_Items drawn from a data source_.
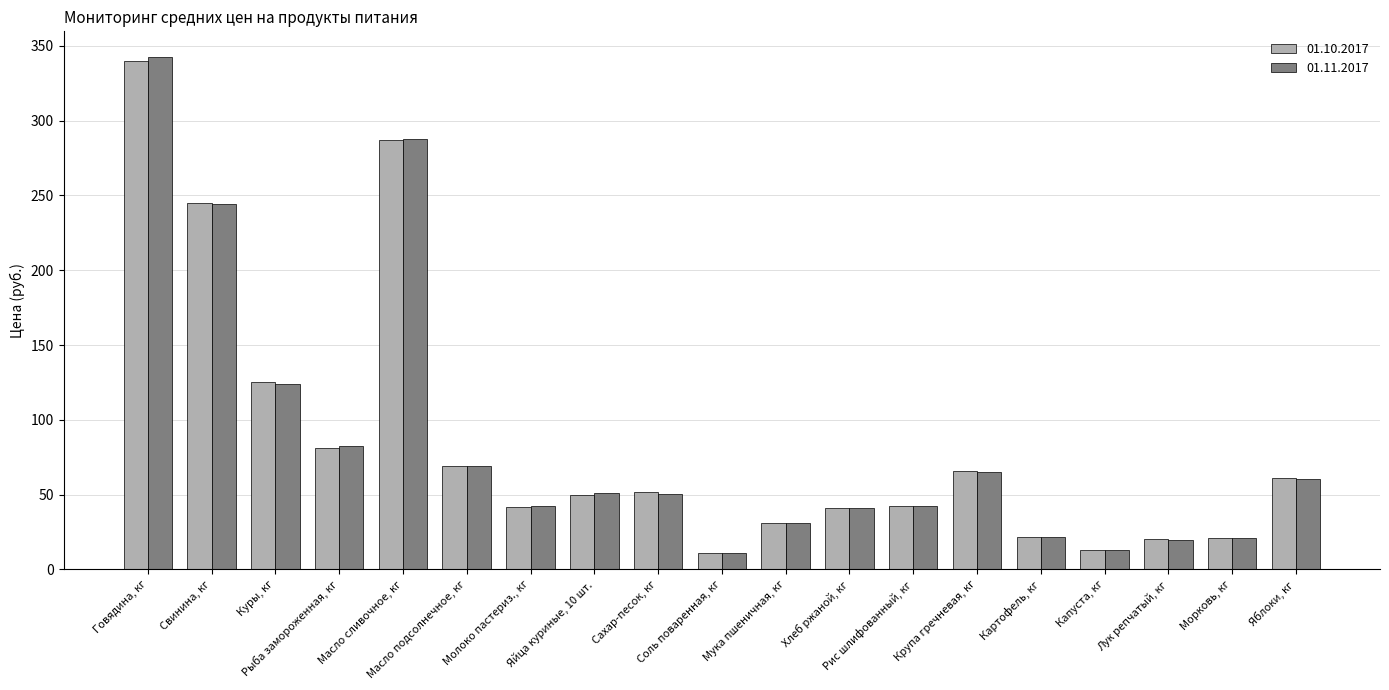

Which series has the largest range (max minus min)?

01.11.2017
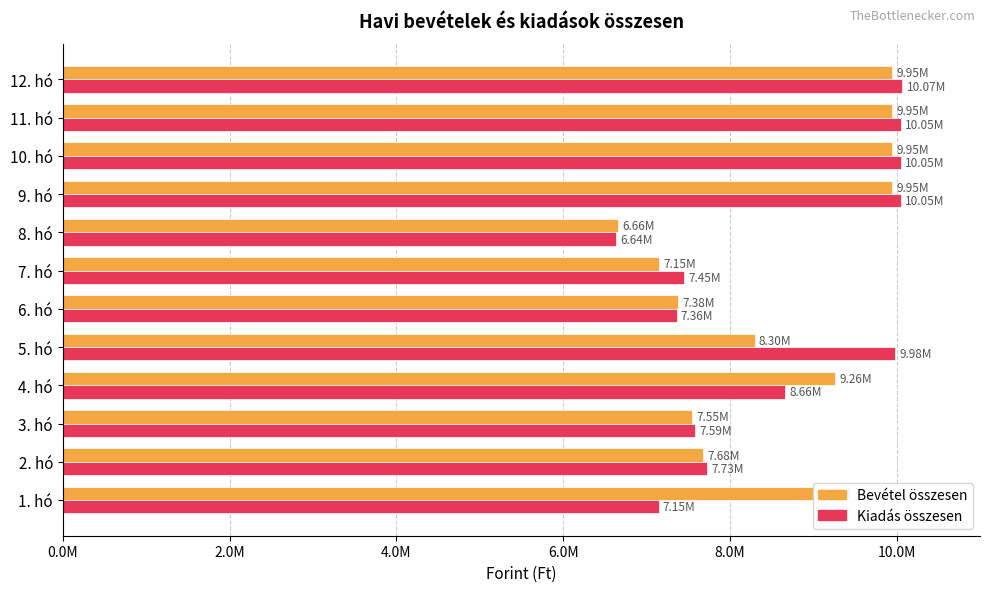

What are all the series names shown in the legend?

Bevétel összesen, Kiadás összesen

_WORK INSTRUCTIONS_.
Present every line of the items above as a numbered list, omitting blank lines and leaving out the pictures.

_OUTPUT FOR THIS EXERCISE_.
1. Which series has the largest range (max minus min)?
2. 01.11.2017
3. What are all the series names shown in the legend?
4. Bevétel összesen, Kiadás összesen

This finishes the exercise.